I don't want you to still be mad at me, if that means anything to you. In fact, I came over to help you with that problem you're having with Facebook.

What problem I'm having with Facebo?... oh, yeah. That problem I'm having with Facebook. Look, I don't want to mess with that today. I just wanted to put on some pretty, pretty music, sit back, and reflect.

Reflect on what?

Oh, you know. Things.

This wouldn't have anything to do with your 50-year reunion last weekend, would it?

Maybe. Maybe. Soon as I decide whether it's any of your damn business or not, I'll let you know for sure.

I'm not trying to be nosy, Mr. Cope. I'm just curious, that's all. I mean, it must be sort of weird seeing those people you haven't seen since they were so young.

It is.
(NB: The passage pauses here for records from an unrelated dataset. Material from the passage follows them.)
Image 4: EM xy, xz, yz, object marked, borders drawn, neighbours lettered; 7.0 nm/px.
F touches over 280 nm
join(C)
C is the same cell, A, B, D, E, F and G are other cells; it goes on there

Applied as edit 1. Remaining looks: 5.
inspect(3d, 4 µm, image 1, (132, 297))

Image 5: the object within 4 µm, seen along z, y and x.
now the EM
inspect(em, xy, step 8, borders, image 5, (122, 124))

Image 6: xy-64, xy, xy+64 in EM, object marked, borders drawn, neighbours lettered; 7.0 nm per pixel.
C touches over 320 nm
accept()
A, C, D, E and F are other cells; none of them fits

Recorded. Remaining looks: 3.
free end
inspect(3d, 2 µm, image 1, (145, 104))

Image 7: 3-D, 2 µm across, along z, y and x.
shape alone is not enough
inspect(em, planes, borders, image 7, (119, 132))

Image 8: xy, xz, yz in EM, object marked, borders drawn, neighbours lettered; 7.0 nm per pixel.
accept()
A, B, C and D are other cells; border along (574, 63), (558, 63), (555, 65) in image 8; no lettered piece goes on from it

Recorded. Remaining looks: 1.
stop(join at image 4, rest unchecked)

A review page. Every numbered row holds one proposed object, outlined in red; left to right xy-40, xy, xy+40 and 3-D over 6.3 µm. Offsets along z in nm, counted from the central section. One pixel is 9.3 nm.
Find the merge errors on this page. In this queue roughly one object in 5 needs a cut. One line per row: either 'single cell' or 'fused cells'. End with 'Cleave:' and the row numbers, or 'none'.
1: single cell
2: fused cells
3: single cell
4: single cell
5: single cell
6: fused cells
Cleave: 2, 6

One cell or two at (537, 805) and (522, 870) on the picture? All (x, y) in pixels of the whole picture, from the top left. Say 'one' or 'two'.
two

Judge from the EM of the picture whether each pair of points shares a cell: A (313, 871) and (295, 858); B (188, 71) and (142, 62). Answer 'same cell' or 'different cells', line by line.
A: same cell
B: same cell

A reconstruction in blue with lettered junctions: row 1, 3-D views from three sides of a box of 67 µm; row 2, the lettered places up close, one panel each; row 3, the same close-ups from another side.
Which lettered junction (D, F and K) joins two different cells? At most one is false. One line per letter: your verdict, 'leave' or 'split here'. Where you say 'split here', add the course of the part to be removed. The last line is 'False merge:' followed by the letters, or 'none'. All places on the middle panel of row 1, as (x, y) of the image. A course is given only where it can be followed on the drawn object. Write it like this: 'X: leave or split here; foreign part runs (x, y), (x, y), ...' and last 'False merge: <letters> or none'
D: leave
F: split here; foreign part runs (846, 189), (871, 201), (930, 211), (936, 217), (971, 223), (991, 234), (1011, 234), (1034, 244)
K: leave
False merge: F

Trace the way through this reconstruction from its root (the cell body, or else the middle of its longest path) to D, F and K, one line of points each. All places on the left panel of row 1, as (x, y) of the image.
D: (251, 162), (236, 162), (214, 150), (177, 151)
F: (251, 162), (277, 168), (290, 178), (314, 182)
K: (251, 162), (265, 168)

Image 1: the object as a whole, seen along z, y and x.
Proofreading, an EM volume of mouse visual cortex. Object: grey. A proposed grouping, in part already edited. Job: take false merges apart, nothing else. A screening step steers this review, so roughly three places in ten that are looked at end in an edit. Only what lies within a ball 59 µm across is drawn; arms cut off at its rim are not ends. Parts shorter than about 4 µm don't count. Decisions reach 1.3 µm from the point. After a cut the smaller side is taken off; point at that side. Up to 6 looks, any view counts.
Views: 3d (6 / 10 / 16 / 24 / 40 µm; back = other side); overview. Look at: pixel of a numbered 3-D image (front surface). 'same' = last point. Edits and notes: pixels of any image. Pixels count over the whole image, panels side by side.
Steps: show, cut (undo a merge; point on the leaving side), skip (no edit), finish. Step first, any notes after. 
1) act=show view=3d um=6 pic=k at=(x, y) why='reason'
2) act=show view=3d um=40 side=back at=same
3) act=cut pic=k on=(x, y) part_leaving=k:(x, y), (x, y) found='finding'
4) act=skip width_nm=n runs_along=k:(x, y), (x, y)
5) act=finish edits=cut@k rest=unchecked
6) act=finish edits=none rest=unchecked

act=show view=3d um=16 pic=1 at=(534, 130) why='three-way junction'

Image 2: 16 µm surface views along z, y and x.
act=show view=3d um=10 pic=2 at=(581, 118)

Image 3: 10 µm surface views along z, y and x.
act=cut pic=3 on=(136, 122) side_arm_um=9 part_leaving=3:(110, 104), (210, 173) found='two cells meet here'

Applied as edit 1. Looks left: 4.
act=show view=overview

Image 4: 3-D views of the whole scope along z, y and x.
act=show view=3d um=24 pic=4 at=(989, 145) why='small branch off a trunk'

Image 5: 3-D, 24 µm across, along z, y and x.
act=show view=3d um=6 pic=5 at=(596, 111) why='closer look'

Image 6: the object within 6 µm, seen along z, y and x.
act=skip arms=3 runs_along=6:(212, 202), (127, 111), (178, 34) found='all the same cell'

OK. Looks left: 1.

Yes, it is. But you know what's even weirder?


How even under all that gray hair and wrinkled skin, behind the 60 or 80 extra pounds and the sagging flesh, beyond the slow, cautious steps and the hearing aids and trifocals and stiff backs and shot knees and stooped shoulders, you can still see that kid in there. The kid you knew 50 years ago. Or maybe it was my imagination.

My mom says you don't feel yourself getting older. That it sneaks up on you.

I think your mom's right. You feel yourself getting slower, sorer, softer, maybe even sadder... but not older.

Mr. Cope... if you don't mind me saying so... you seem a little sadder today.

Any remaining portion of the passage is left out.